Вернувшись к себе после разговора с боссом, Найденов в сердцах швырнул на письменный стол отпечатанные на машинке листки и замысловато по-русски выругался. Генрих Сергеевич Альмов, стучавший на пишущей машинке, сочувственно взглянул на него и заметил:
— Босс вчера на соревнованиях в Нюрнберге занял четвертое место по стрельбе. Рвет и мечет! Ему лучше нынче не попадаться на глаза.
— Где я ему возьму сногсшибательный сенсационный материал, если я в России уже сто лет не был? — сказал Игорь Иванович, усаживаясь на металлическое вращающееся кресло. — Целина, БАМ, спекуляции у комиссионок, видишь ли, ему надоели… Теперь подавай политические провокации в Москве! Я вытряс всю душу из этого вшивого композитора, что попросил политического убежища… Мямлит, мол, там ему не давали возможности творить свои бессмертные кантаты и симфонии, заставляли писать музыку на слова бездарных поэтов, пользующихся покровительством высокого начальства. В общем, все одно и то же. А я думаю, ему просто захотелось тут красиво пожить. Думает, что будет нарасхват, а сам и трех слов по-немецки связать не может.
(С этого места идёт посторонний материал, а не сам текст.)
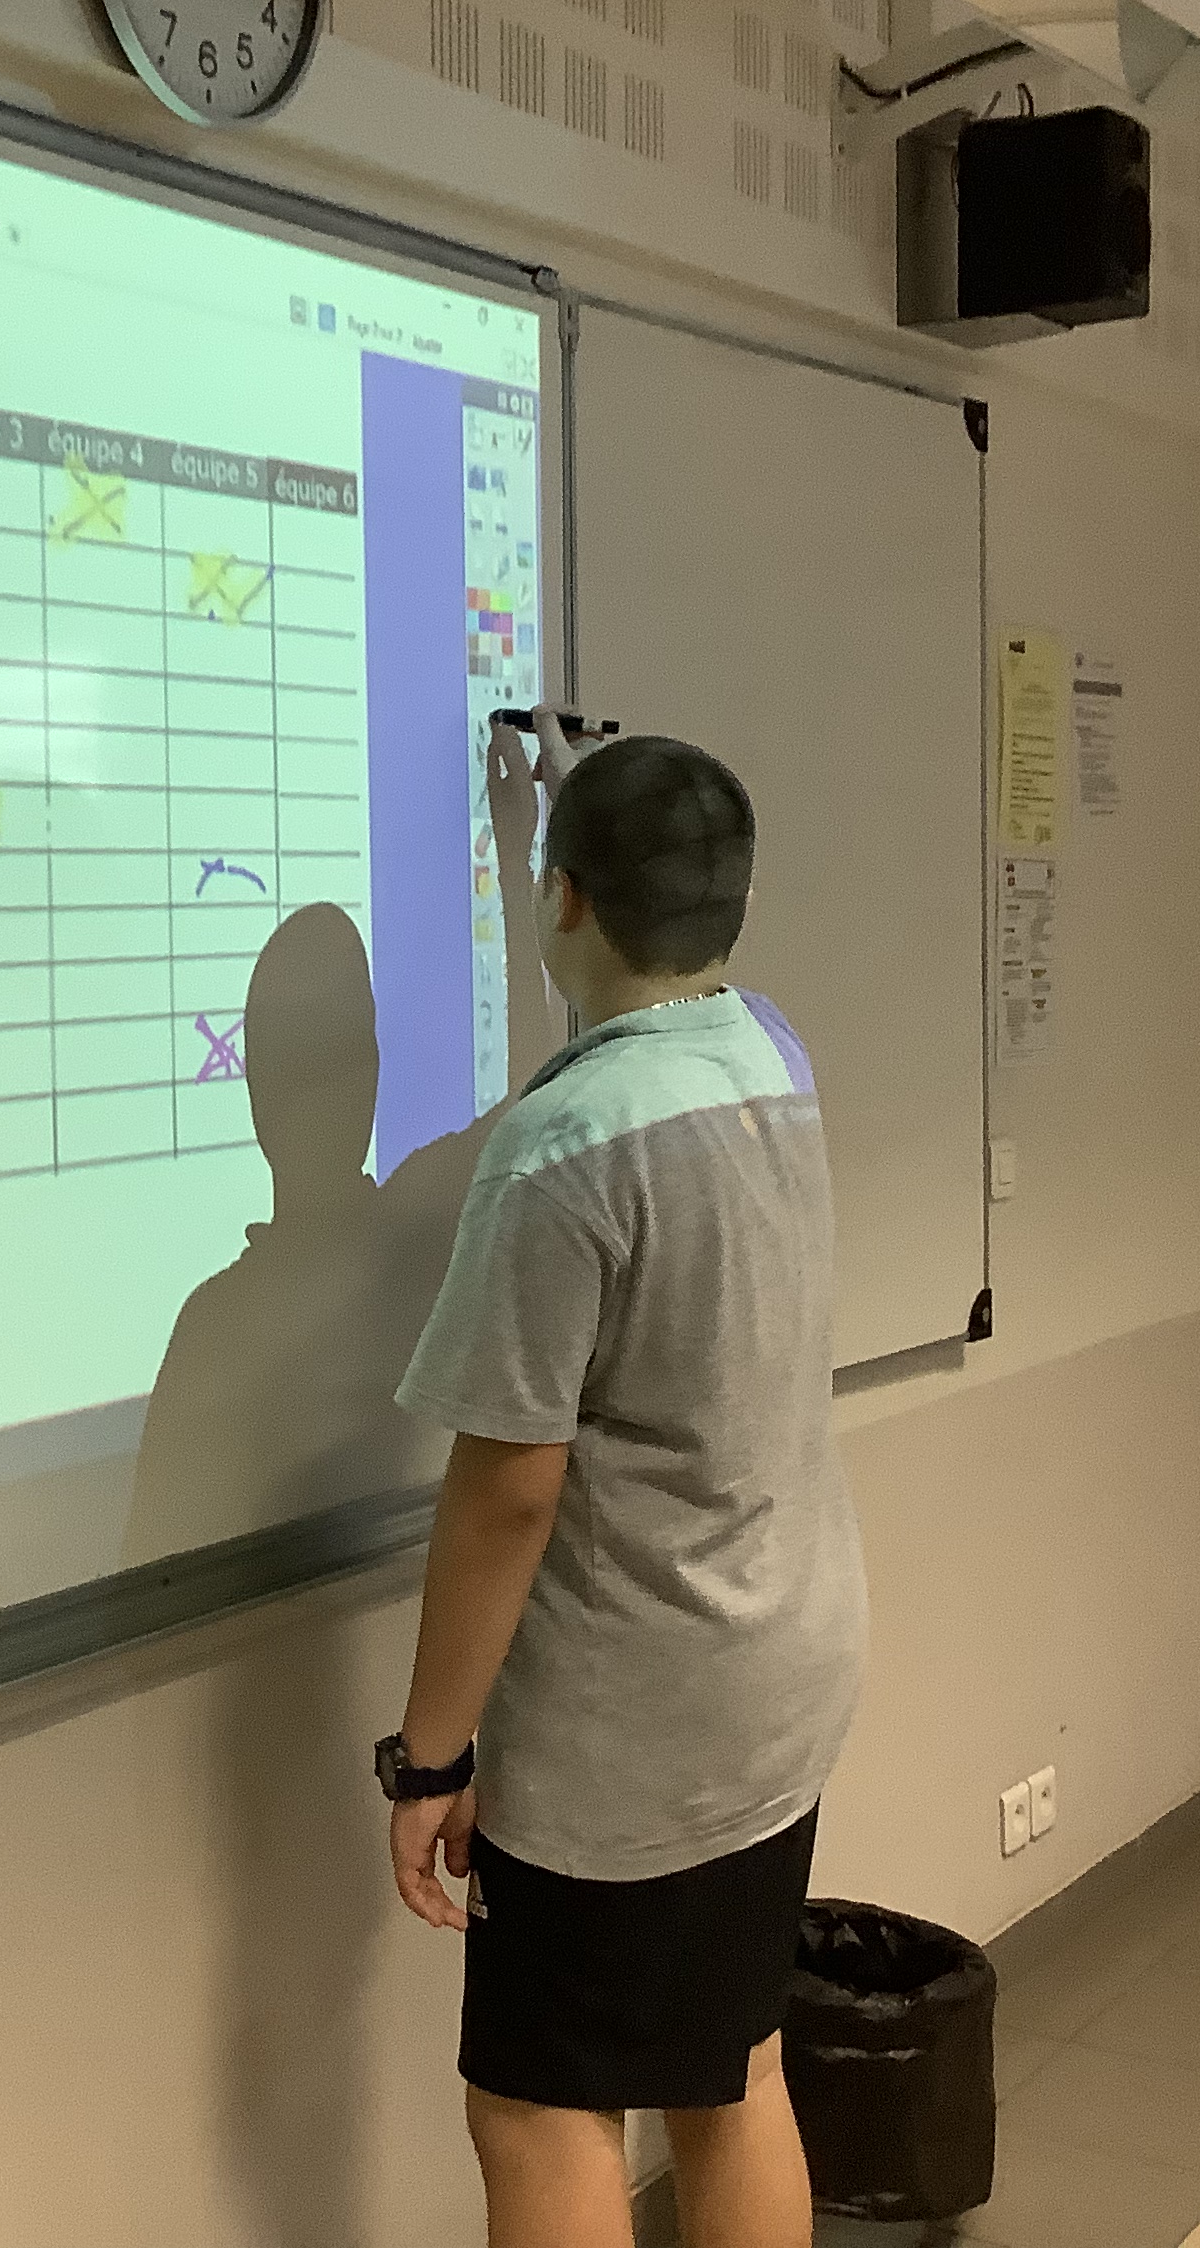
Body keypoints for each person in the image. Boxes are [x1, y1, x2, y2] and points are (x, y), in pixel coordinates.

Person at [375, 712, 868, 2248]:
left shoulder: (557, 1151)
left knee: (539, 2109)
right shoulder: (768, 1053)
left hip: (632, 1728)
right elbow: (629, 1046)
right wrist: (562, 827)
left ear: (565, 898)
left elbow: (508, 1493)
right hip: (777, 1672)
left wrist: (431, 1761)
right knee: (733, 2065)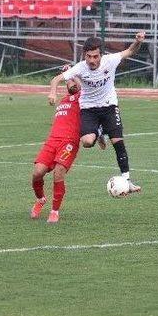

— Ну, для музыканта это не имеет значения, — улыбнулся Альмов.
— Надоело мне, Генрих, заниматься всей этой чепухой… Там, в Штатах, все было ясно и просто: убрать такого-то политикана или пустить ко дну роскошную яхту с премьером марионеточного государства, которого и на карте-то нет…
— Напиши об этом!
— И слушать не хочет! Орет, мол, про наемников и не заикайся. Показали одного по телевизору, так куча писем от возмущенных граждан пришла…
— Пошли пива выпьем? — предложил коллега.